What you have to do: Each line of the data below that carries the word "weather" needs to be copied.

Given information:
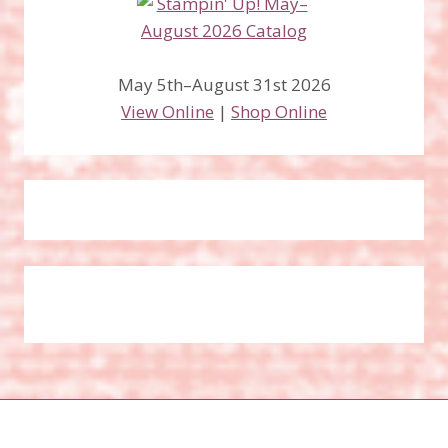
May 5th–August 31st 2026
View Online
|
Shop Online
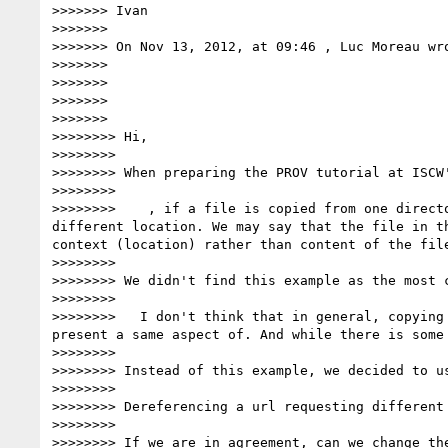
>>>>>>> Ivan

>>>>>>>

>>>>>>> On Nov 13, 2012, at 09:46 , Luc Moreau wro
>>>>>>>

>>>>>>>

>>>>>>>

>>>>>>>

>>>>>>>> Hi,

>>>>>>>>

>>>>>>>> When preparing the PROV tutorial at ISCW
>>>>>>>>

>>>>>>>>    , if a file is copied from one direct
different location. We may say that the file in t
context (location) rather than content of the file
>>>>>>>>

>>>>>>>> We didn't find this example as the most c
>>>>>>>>

>>>>>>>>   I don't think that in general, copying
present a same aspect of. And while there is some
>>>>>>>>

>>>>>>>> Instead of this example, we decided to us
>>>>>>>>

>>>>>>>> Dereferencing a url requesting different
>>>>>>>>

>>>>>>>> If we are in agreement, can we change the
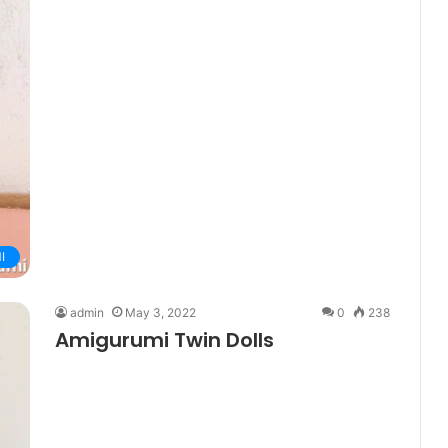
I
admin
May 3, 2022
0
238
Amigurumi Twin Dolls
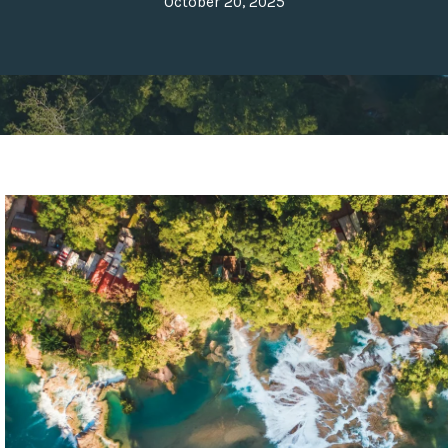
October 20, 2025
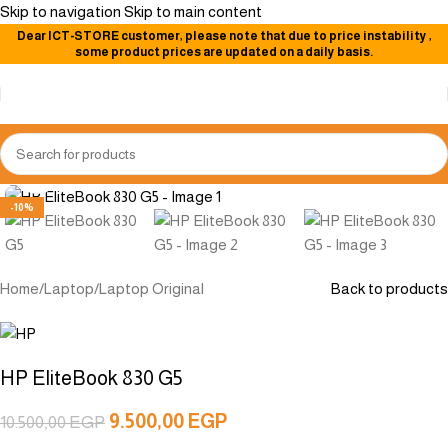
Skip to navigation
Skip to main content
Dear
ICT-STORE
customer, please note that due to price instability
,
some product prices are updated on a daily basis.
Click to enlarge
-10%
Home
/
Laptop
/
Laptop Original
Back to products
HP EliteBook 830 G5
9.500,00
EGP
10.500,00
EGP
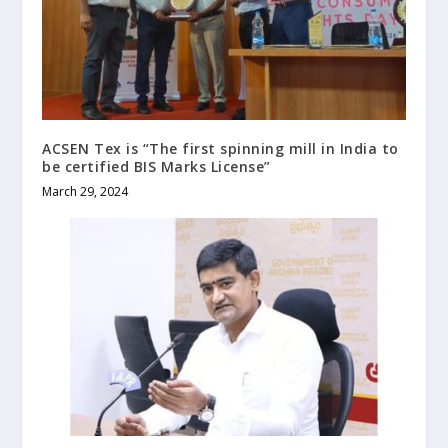
ACSEN Tex is “The first spinning mill in India to
be certified BIS Marks License”
March 29, 2024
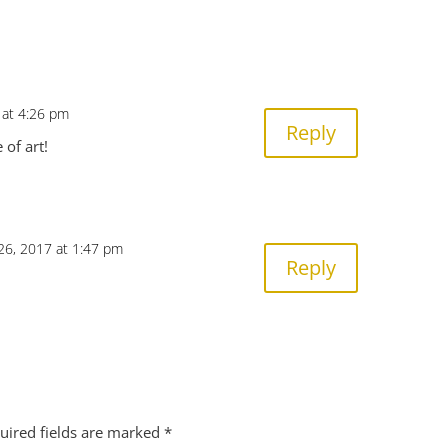
4 at 4:26 pm
Reply
 of art!
26, 2017 at 1:47 pm
Reply
uired fields are marked
*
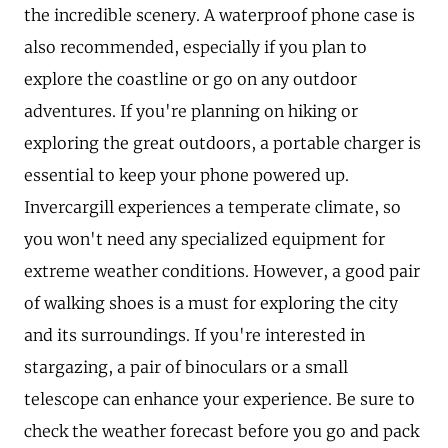
the incredible scenery. A waterproof phone case is
also recommended, especially if you plan to
explore the coastline or go on any outdoor
adventures. If you're planning on hiking or
exploring the great outdoors, a portable charger is
essential to keep your phone powered up.
Invercargill experiences a temperate climate, so
you won't need any specialized equipment for
extreme weather conditions. However, a good pair
of walking shoes is a must for exploring the city
and its surroundings. If you're interested in
stargazing, a pair of binoculars or a small
telescope can enhance your experience. Be sure to
check the weather forecast before you go and pack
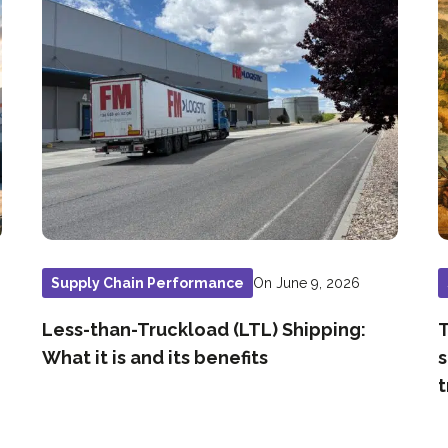
On June 9, 2026
Supply Chain Performance
Less-than-Truckload (LTL) Shipping:
T
What it is and its benefits
s
t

Result below:
extreme weather conditions. However, a good pair
check the weather forecast before you go and pack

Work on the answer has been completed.